EDITORIAL COMMENT: Efficient urban commuter system critical

kombisBy default, privately-owned minibuses usually rented out to their drivers cope with Zimbabwe’s public transport needs, moving an estimated million people a day to and from work and school.

The system works in the sense that people do get to work and get back home, but is far from ideal for both passengers and other road users.

The kombis replaced a system built up over decades using large conventional buses, the fleet in the end largely consisting of 76-seaters, with another 23 allowed to stand in urban commuter trips and all built in Zimbabwe.

This system fell to pieces largely by an insistence on setting fares at levels too low to maintain and replace buses. Poor management may have been a contributing factor, but over-low fares were the prime cause.

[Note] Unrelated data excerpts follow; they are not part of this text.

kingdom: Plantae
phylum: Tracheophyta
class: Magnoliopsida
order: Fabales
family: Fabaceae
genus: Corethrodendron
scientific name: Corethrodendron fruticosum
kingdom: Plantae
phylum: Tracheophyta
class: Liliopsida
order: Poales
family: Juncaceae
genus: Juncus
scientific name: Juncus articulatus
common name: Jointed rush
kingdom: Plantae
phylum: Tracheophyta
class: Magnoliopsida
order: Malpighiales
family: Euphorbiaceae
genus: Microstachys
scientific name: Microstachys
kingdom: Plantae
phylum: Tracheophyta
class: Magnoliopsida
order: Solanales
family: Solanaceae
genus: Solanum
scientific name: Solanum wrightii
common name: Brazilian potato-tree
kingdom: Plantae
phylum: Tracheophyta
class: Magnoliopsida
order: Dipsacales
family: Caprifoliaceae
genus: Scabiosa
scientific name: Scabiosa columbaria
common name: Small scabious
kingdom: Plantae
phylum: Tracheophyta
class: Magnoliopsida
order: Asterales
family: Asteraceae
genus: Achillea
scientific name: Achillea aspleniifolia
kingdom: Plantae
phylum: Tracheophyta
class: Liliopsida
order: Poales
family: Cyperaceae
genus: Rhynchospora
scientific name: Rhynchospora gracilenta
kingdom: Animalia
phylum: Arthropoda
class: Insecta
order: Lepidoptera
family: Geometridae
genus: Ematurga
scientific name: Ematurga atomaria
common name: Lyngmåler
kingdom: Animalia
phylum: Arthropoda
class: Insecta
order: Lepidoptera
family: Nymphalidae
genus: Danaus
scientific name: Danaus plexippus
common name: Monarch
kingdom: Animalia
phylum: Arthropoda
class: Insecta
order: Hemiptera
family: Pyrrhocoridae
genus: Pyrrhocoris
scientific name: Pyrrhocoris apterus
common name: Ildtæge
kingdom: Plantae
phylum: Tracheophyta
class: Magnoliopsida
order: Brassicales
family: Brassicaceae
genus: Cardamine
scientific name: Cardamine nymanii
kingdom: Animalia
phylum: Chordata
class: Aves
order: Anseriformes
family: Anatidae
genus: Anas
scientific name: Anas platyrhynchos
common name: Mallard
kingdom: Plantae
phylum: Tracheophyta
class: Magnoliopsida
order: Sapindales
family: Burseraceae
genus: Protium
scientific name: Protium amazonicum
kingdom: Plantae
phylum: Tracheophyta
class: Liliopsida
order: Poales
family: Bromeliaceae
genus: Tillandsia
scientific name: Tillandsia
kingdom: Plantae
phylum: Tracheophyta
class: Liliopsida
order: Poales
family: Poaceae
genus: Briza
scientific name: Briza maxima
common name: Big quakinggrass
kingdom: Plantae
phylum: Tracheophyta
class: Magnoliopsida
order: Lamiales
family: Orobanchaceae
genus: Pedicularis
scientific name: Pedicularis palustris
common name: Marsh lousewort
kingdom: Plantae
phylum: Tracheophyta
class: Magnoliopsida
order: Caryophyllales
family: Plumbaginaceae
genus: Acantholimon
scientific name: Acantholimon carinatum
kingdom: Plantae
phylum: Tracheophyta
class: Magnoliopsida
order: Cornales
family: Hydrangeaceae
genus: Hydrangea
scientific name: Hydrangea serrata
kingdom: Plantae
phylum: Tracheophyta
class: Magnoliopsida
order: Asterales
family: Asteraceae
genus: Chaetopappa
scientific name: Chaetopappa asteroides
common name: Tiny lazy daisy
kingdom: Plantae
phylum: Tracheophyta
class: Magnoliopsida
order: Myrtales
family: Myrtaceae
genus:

Pressure from commuters on fares eventually led to the destruction of the service most now desperately desire to be restored. Moves are in place to do just this and hopefully do it properly.

The World Bank has helped finance proper bus-based public transport systems in several major African cities and now Zimbabwe is starting the necessary studies to see if it can join the group. It is obviously not going to be an instant process.

A lot of expert skill has to be applied to some data that needs to be far more accurate than the present estimates.

If the service is going to work it has to be both affordable and viable. Wishful thinking and bad management cannot be part of the studies or their eventual implementation. Potential users will need to be consulted fully on what sort of service can be offered at viable fares to see if they will actually use these buses.

Present thinking sees the kombis continuing, but servicing feeder routes to main bus stations where people will catch their bus to central terminuses. This may well work in Harare where oddities of town planning have placed most people in five great wedges of housing generally more than 10km from the city centre.

We can see the kombis operating in the wedges and the larger buses linking these with workplaces and the city centre. But it also means that total fares have to be affordable.

We also think that before we spend what is likely to be hundreds of millions of dollars that we try out a pilot scheme, using one of those main wedges of suburbs and find out if the new bus service can be a total replacement for the present system or whether it will cater for certain classes of commuters.

The kombi system, for all its faults, is self-correcting in market terms. No one drives buses when there is no business and numbers on a route rise to meet demand. Indeed, one useful piece of research would be to actually count how many kombi trips are made on each route and then work backwards into what sort of bus fleet might be required.

What we have is not very marvellous; it certainly needs replacement.

But the final fares cannot be any higher, the replacement service has to be at least as flexible when we consider supply and demand. It would obviously be safer and see fewer vehicles on the road, but it needs to be superior all round.